*PASSAGE SHOWN*.
· · · ·

DLALN2 (3lapack)

solve a system of the form (ca A - w D ) X = s B or (ca A' - w D) X = s B with possible scaling ("s") and perturbation of A

SYNOPSIS

  SUBROUTINE DLALN2( LTRANS, NA, NW, SMIN, CA, A, LDA, D1, D2, B, LDB, WR,
                     WI, X, LDX, SCALE, XNORM, INFO )

      LOGICAL        LTRANS

      INTEGER        INFO, LDA, LDB, LDX, NA, NW

      DOUBLE         PRECISION CA, D1, D2, SCALE, SMIN, WI, WR, XNORM

      DOUBLE         PRECISION A( LDA, * ), B( LDB, * ), X( LDX, * )

PURPOSE

  DLALN2 solves a system of the form  (ca A - w D ) X = s B or (ca A' - w D)
  X = s B   with possible scaling ("s") and perturbation of A.  (A' means A-
  transpose.)

  A is an NA x NA real matrix, ca is a real scalar, D is an NA x NA real
  diagonal matrix, w is a real or complex value, and X and B are NA x 1
  matrices -- real if w is real, complex if w is complex.  NA may be 1 or 2.

  If w is complex, X and B are represented as NA x 2 matrices, the first
  column of each being the real part and the second being the imaginary part.

  "s" is a scaling factor (.LE. 1), computed by DLALN2, which is so chosen
  that X can be computed without overflow.  X is further scaled if necessary
  to assure that norm(ca A - w D)*norm(X) is less than overflow.

  If both singular values of (ca A - w D) are less than SMIN, SMIN*identity
  will be used instead of (ca A - w D).  If only one singular value is less
  than SMIN, one element of (ca A - w D) will be perturbed enough to make the
  smallest singular value roughly SMIN.  If both singular values are at least
  SMIN, (ca A - w D) will not be perturbed.  In any case, the perturbation
  will be at most some small multiple of max( SMIN, ulp*norm(ca A - w D) ).
  The singular values are computed by infinity-norm approximations, and thus
  will only be correct to a factor of 2 or so.

  Note: all input quantities are assumed to be smaller than overflow by a
  reasonable factor.  (See BIGNUM.)

ARGUMENTS

  LTRANS  (input) LOGICAL
          =.TRUE.:  A-transpose will be used.
          =.FALSE.: A will be used (not transposed.)

  NA      (input) INTEGER
          The size of the matrix A.  It may (only) be 1 or 2.

  NW      (input) INTEGER
          1 if "w" is real, 2 if "w" is complex.  It may only be 1 or 2.

  SMIN    (input) DOUBLE PRECISION
          The desired lower bound on the singular values of A.  This should
          be a safe distance away from underflow or overflow, say, between
          (underflow/machine precision) and  (machine precision * overflow ).
          (See BIGNUM and ULP.)

  CA      (input) DOUBLE PRECISION
          The coefficient c, which A is multiplied by.

  A       (input) DOUBLE PRECISION array, dimension (LDA,NA)
          The NA x NA matrix A.

  LDA     (input) INTEGER
          The leading dimension of A.  It must be at least NA.

  D1      (input) DOUBLE PRECISION
          The 1,1 element in the diagonal matrix D.

· · · ·

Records
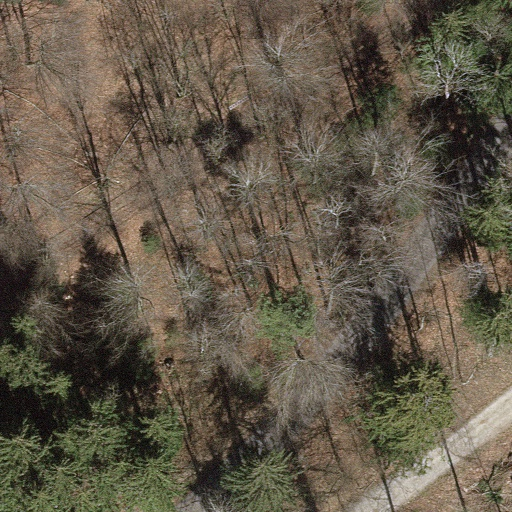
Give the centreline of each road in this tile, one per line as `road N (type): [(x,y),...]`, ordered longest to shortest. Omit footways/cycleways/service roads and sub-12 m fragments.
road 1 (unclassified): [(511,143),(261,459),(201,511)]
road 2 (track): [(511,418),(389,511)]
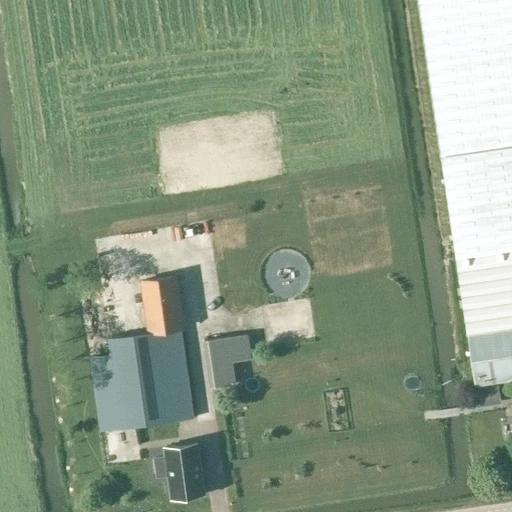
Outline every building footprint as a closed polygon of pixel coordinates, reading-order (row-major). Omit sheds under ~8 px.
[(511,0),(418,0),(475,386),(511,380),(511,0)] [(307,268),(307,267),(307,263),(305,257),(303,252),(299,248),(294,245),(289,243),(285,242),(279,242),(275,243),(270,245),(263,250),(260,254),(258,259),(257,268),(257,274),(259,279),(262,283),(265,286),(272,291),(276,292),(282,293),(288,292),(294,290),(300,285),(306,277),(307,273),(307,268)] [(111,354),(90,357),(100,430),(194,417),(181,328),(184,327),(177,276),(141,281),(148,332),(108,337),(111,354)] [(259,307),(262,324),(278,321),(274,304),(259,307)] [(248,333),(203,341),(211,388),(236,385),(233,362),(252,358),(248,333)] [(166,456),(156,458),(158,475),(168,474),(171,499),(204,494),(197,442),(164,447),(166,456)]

· · · ·

*DIRECTION 1*. In the listing, take the stretch from its start through the line containing "road 2 (track): [(511,418),(389,511)]" and rewrite it with "fragments" replaced by "segments", changing nothing else. Leave the pictures out of your answer.
*DIRECTION 2*. Continue the DLALN2 manual page from its final line.
The DLALN2 manual page and the listing are unrelated pieces of material.

*TASK RESULT 1*.
Give the centreline of each road in this tile, one per line as `road N (type): [(x,y),...]`, ordered longest to shortest. Omit footways/cycleways/service roads and sub-12 m segments.
road 1 (unclassified): [(511,143),(261,459),(201,511)]
road 2 (track): [(511,418),(389,511)]

*TASK RESULT 2*.
  D2      (input) DOUBLE PRECISION
          The 2,2 element in the diagonal matrix D.  Not used if NW=1.

  B       (input) DOUBLE PRECISION array, dimension (LDB,NW)
          The NA x NW matrix B (right-hand side).  If NW=2 ("w" is complex),
          column 1 contains the real part of B and column 2 contains the
          imaginary part.

  LDB     (input) INTEGER
          The leading dimension of B.  It must be at least NA.

  WR      (input) DOUBLE PRECISION
          The real part of the scalar "w".

  WI      (input) DOUBLE PRECISION
          The imaginary part of the scalar "w".  Not used if NW=1.

  X       (output) DOUBLE PRECISION array, dimension (LDX,NW)
          The NA x NW matrix X (unknowns), as computed by DLALN2.  If NW=2
          ("w" is complex), on exit, column 1 will contain the real part of X
          and column 2 will contain the imaginary part.

  LDX     (input) INTEGER
          The leading dimension of X.  It must be at least NA.

  SCALE   (output) DOUBLE PRECISION
          The scale factor that B must be multiplied by to insure that
          overflow does not occur when computing X.  Thus, (ca A - w D) X
          will be SCALE*B, not B (ignoring perturbations of A.)  It will be
          at most 1.

  XNORM   (output) DOUBLE PRECISION
          The infinity-norm of X, when X is regarded as an NA x NW real
          matrix.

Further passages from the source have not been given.